Adaptation through natural selection has been observed in the wild, generated experimentally in the lab, and emulated in mathematical simulations. It is one of the closest things to a natural “law” in evolutionary biology (geographic speciation is an example of another such “statistical law”). Thus, our modern understanding of adaptation is thoroughly vetted science. And that is the reason why we can look at our hands and think about our brains and confidently assert that they are, indeed, the result of natural processes—rather than the direct design product of a supernatural God. Supernatural explanations lie outside the realm of science. Science looks for natural causes of natural phenomena—and natural selection is the natural causal explanation of adaptation.

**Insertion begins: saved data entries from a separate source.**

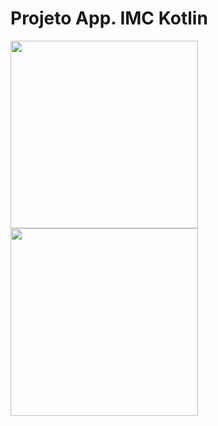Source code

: # Projeto App. IMC Kotlin



<div align="lefht">
<img src="https://user-images.githubusercontent.com/82022487/167722755-0130da93-2721-42bd-8ebe-d80cbb5e4519.jpeg" width="300px" />
<img src="https://user-images.githubusercontent.com/82022487/167722762-e33808a3-3f89-4ed1-a0d0-bd057909a0bb.jpeg" width="300px" />


</div>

The marketplace and the experiences of people using artifacts, likewise, impose forms of selection of artifacts. Sometimes “better mousetraps” do come along—but accurate predictions of, for example, which among similar-performing cell phones will dominate the sales—always an elusive Holy Grail for manufacturers and marketers who would love to know in advance what product will succeed, and what will fail—are notoriously hard to come by. “Selection” among alternate variants of an artifact, it seems, is likely to reside as much in a fickle public’s mass decision on what is attractive or “cool,” as on any clear functional superiority of one version of an artifact over another.